When I was in the Ontario legislature we dealt with the issue of research. Companies and people were using animals for research purposes. We recognize the importance of using animals for research but if it is done properly those animals do not suffer unduly. Care is taken with the animals. I invite members to take some time to visit a research lab to see the love, caring and tenderness of the people who deal with those animals, whether they are monkeys, hamsters or whatever they are. They are not people who are savagely trying to inflict pain and getting great pleasure out of it. They are people who are doing cancer, heart and blood research. They are doing research on the immune system and research in all kinds of areas that are good for human health. Those people are not in jeopardy with the bill.
What we dealt with in the province of Ontario was a private member's bill that would make it illegal to use a rabbit's eyes to test for cosmetics. Let us get real. Somebody drops mascara or something of that nature into the eye of a rabbit, or puts it in with a needle to try to find out if it will harm the eye or create an allergic reaction. Surely to goodness there are ways of determining that without inflicting that kind of pain on any given animal.

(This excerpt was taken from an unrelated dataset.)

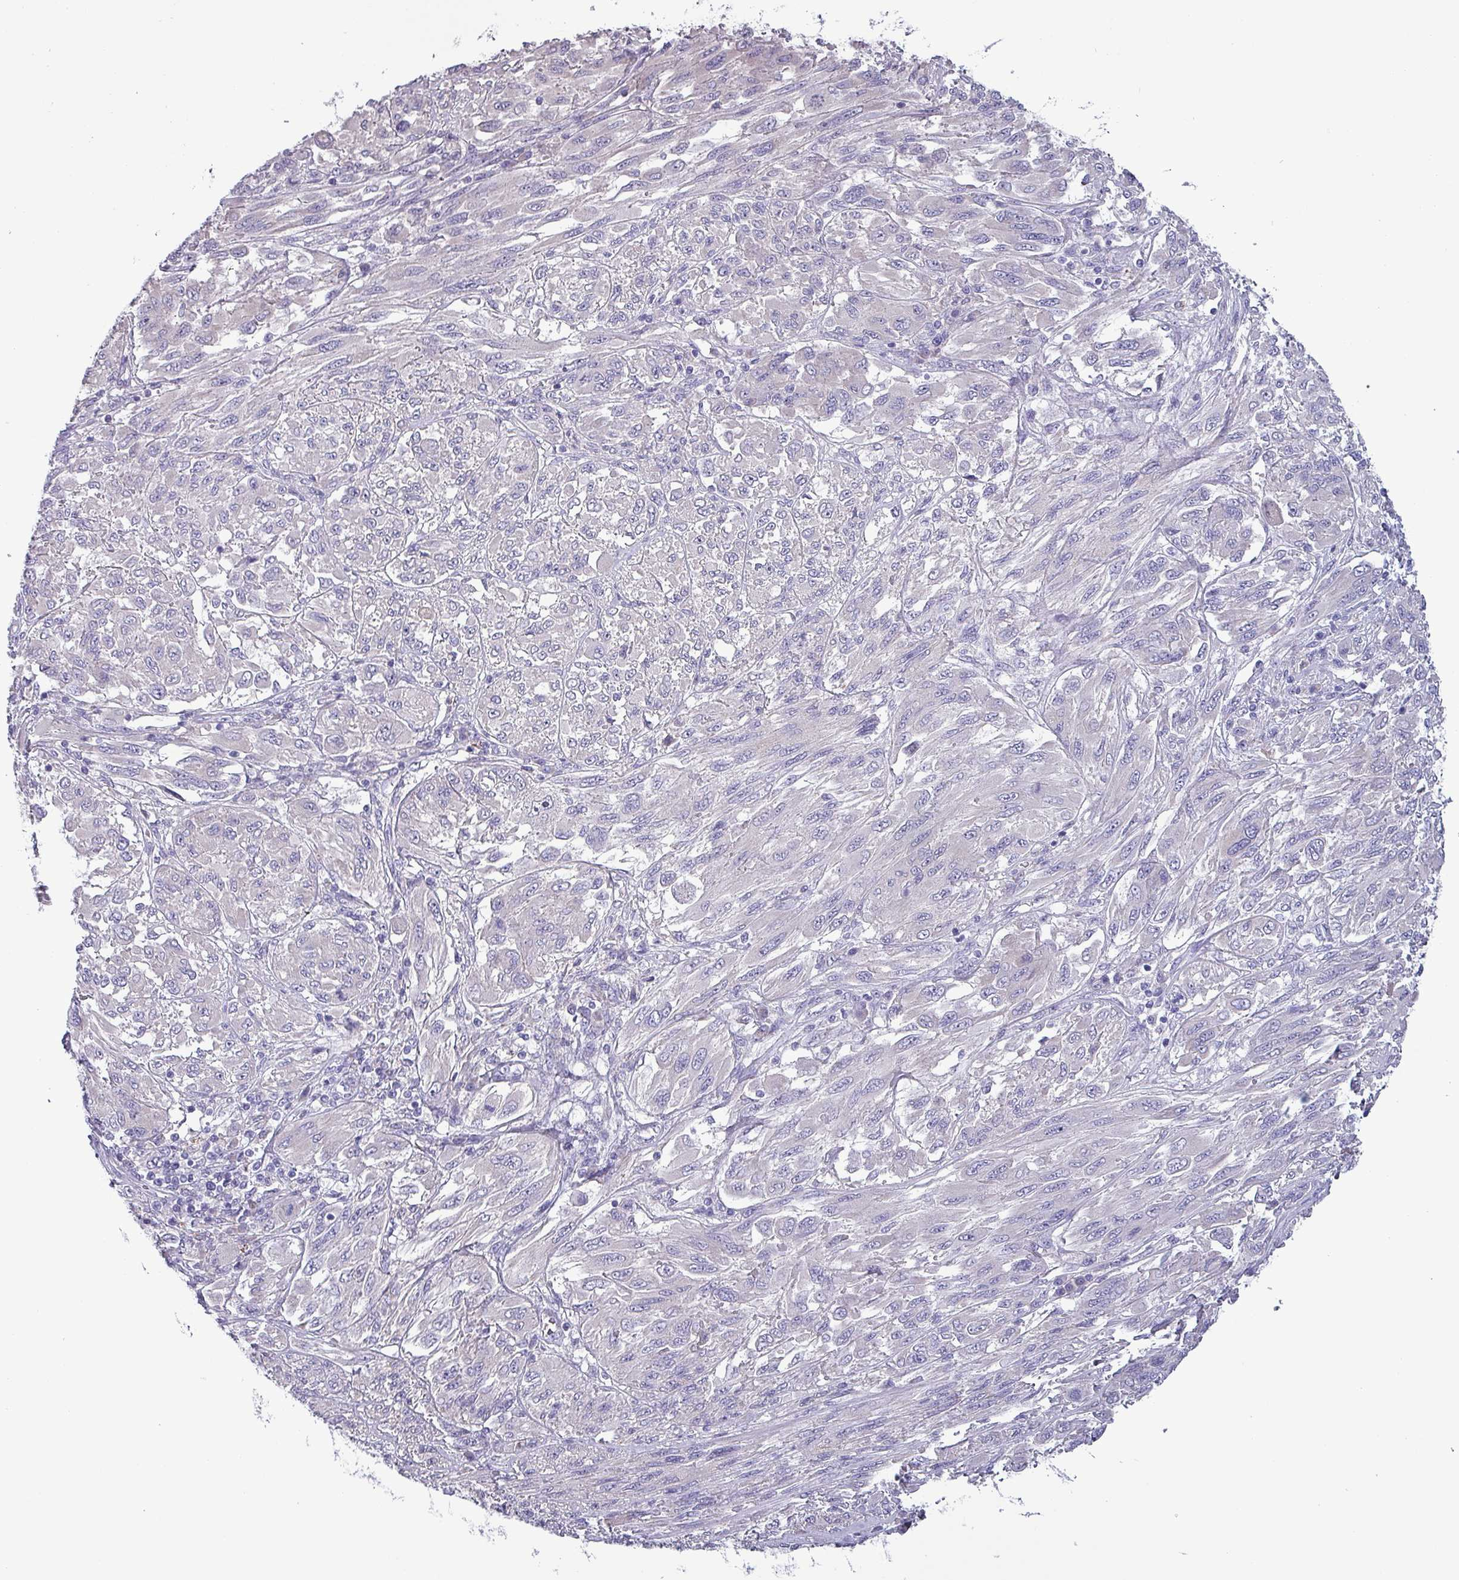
{"staining": {"intensity": "negative", "quantity": "none", "location": "none"}, "tissue": "melanoma", "cell_type": "Tumor cells", "image_type": "cancer", "snomed": [{"axis": "morphology", "description": "Malignant melanoma, NOS"}, {"axis": "topography", "description": "Skin"}], "caption": "IHC histopathology image of melanoma stained for a protein (brown), which demonstrates no expression in tumor cells. (IHC, brightfield microscopy, high magnification).", "gene": "HSD3B7", "patient": {"sex": "female", "age": 91}}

If it is for the good of humanity, for medical purposes and there are reasons to do this kind of thing, the bill would not prohibit it. There would be a defence based on common law. Clearly the bill would put the onus on the crown to prove that there was some kind of objectionable conduct. We have to realize that if we want to get to the bottom of this, if we want to attack the puppy mills, the people who put cats in microwaves or the people who leave their animals in hot cars in temperatures of 80 and 90 degrees Fahrenheit, we need a bill with some teeth in it that will allow the government to stand up for the living beings that cannot defend themselves.
I want the Canadian public to know the kinds of objections that are being made here and how outrageous and ridiculous they are, such as the suggestion that the bill would actually create problems for someone who killed a mosquito. Imagine that someone actually said that.
Years ago when I was a member of Mississauga city council, a director of the humane society used a weapon to shoot dogs in our facility in Mississauga, having determined it was a safe and harmless way of killing seal pups. It was an Ontario humane society official who did it. There were pictures of dogs lying bleeding because the shot did not work or the gun missed. It was an appalling situation. At the time I took on the director.